A number of other factors prevented the Comanche reservation from being as successful as the one on the Brazos: the Kickapoos and northern Comanche bands raided the settlements, and the reservation Indians received the blame; the Penateka band itself was divided, Chief Sanaco leading away from the reservation a larger group than that which remained under Chief Ketumse; the reservation was too near the old Comanche trails to Mexico and to the west, and loiterers and troublemakers intruded from those trails; the reservation Indians left the reservation on hunting expeditions or to join marauding bands; unprincipled traders sold whiskey to the Comanches; the Indians were inadequately protected by federal troops, largely infantry untrained in Indian warfare; state troops were slow to intervene when federal aid was insufficient; and white settlers were hostile to the Indians.

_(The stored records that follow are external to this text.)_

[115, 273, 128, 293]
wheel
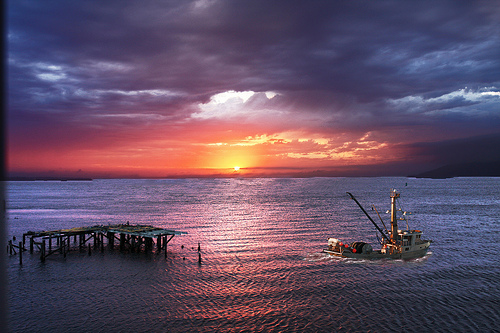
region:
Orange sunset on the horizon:
[10, 128, 384, 176]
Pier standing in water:
[12, 218, 183, 252]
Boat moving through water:
[328, 188, 428, 262]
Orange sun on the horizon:
[229, 160, 241, 175]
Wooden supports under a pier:
[45, 238, 153, 251]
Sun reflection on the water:
[168, 201, 304, 282]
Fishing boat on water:
[318, 185, 433, 262]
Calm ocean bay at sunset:
[8, 176, 496, 331]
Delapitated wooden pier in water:
[4, 220, 209, 271]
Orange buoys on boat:
[335, 239, 357, 256]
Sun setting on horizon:
[231, 163, 244, 173]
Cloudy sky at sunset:
[5, 11, 497, 170]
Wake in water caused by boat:
[301, 251, 434, 265]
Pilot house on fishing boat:
[401, 231, 427, 246]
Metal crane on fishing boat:
[344, 190, 389, 243]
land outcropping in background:
[418, 155, 499, 180]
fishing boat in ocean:
[325, 174, 440, 274]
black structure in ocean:
[31, 218, 182, 265]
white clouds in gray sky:
[390, 43, 450, 104]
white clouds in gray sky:
[28, 116, 95, 156]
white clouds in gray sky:
[156, 15, 196, 37]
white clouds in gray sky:
[293, 115, 339, 145]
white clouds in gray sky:
[323, 12, 379, 83]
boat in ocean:
[330, 176, 433, 270]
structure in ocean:
[23, 212, 176, 262]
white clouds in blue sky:
[93, 30, 127, 55]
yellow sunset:
[208, 157, 250, 174]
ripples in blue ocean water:
[210, 198, 268, 230]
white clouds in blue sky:
[239, 43, 294, 78]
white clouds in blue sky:
[434, 40, 486, 82]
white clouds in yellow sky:
[293, 134, 345, 163]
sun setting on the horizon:
[7, 90, 497, 178]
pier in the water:
[7, 220, 202, 270]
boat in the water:
[321, 185, 433, 262]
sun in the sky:
[231, 163, 243, 171]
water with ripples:
[9, 179, 498, 331]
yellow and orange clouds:
[209, 128, 404, 160]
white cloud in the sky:
[188, 86, 287, 118]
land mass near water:
[415, 158, 498, 178]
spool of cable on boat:
[350, 239, 373, 254]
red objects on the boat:
[337, 241, 357, 252]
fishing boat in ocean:
[318, 168, 440, 282]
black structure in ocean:
[26, 215, 171, 265]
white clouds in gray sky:
[52, 34, 113, 79]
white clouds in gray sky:
[282, 40, 347, 82]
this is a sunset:
[67, 45, 374, 222]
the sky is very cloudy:
[98, 43, 309, 140]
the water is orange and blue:
[131, 186, 305, 237]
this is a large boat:
[324, 174, 452, 254]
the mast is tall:
[320, 180, 412, 250]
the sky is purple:
[86, 90, 269, 220]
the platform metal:
[34, 211, 184, 262]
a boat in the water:
[349, 170, 446, 294]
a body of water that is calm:
[253, 198, 436, 310]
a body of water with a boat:
[201, 181, 381, 312]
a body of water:
[216, 193, 307, 287]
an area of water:
[206, 187, 316, 293]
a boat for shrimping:
[323, 155, 448, 309]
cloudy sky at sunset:
[2, 2, 499, 178]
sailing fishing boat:
[323, 186, 431, 263]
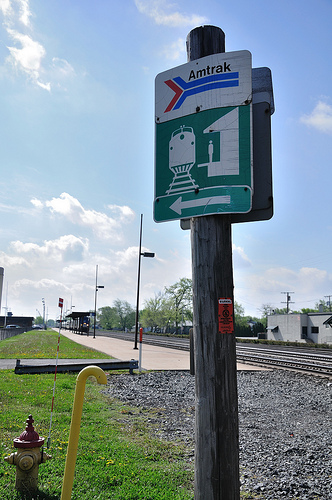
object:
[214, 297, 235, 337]
sticker sign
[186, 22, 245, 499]
post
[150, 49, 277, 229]
train sign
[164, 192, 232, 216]
arrow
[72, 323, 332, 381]
train track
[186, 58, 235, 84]
amtrack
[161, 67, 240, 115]
amtrack logo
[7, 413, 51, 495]
fire hydrant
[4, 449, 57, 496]
bottom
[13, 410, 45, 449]
top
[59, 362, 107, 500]
pipe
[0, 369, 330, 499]
ground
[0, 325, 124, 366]
grass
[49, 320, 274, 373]
platform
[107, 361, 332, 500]
gravel-covered  area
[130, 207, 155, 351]
lamp post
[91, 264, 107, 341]
lamp post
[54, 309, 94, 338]
shelter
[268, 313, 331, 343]
building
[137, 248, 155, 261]
head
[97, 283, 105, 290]
head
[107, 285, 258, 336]
trees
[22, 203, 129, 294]
clouds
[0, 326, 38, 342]
fence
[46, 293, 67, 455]
pole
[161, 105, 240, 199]
station logo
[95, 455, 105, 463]
dandelions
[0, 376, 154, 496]
field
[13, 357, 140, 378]
rail guard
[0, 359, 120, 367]
road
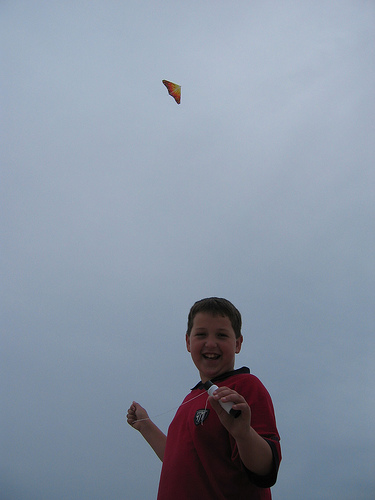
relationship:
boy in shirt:
[127, 298, 282, 500] [155, 367, 283, 499]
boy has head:
[127, 298, 282, 500] [186, 296, 244, 379]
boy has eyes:
[127, 298, 282, 500] [191, 328, 232, 339]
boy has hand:
[127, 298, 282, 500] [209, 387, 275, 480]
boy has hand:
[127, 298, 282, 500] [125, 401, 168, 462]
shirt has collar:
[155, 367, 283, 499] [190, 367, 251, 390]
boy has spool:
[127, 298, 282, 500] [203, 378, 240, 419]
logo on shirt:
[193, 408, 210, 427] [155, 367, 283, 499]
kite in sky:
[163, 78, 185, 106] [1, 6, 372, 492]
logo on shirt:
[193, 405, 210, 431] [155, 367, 283, 499]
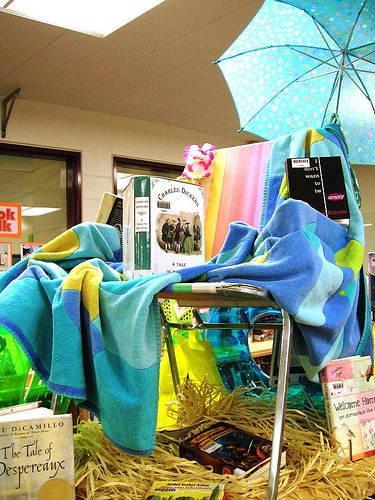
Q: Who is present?
A: No one.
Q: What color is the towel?
A: Blue.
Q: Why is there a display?
A: Attraction.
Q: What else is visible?
A: Chair.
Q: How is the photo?
A: Clear.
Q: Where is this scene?
A: At a book store.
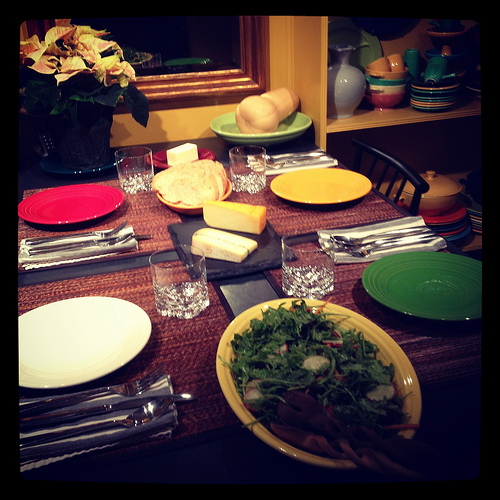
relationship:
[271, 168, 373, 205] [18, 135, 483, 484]
plate on table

On March 29, 1858, therefore, Major Neighbors recommended the abandonment of the Comanche reservation (as well as the Brazos reservation) and removal of the Indians to Indian Territory. Orders for their complete removal were issued on June 11, 1859. The two groups were consolidated at the Red River, and on September 1 Neighbors delivered them to agency officials in Indian Territory.

BIBLIOGRAPHY: George D. Harmon, "The United States Indian Policy in Texas, 1845-1860," Mississippi Valley Historical Review 17 (1930). Lena Clara Koch, "The Federal Indian Policy in Texas, 1845-1860," Southwestern Historical Quarterly 28 (January, April 1925). Kenneth F. Neighbours, Indian Exodus: Texas Indian Affairs, 1835-1859 (San Antonio: Nortex, 1973). Virginia Pink Noël, The United States Indian Reservations in Texas, 1854-1859 (M.A. thesis, University of Texas, 1924).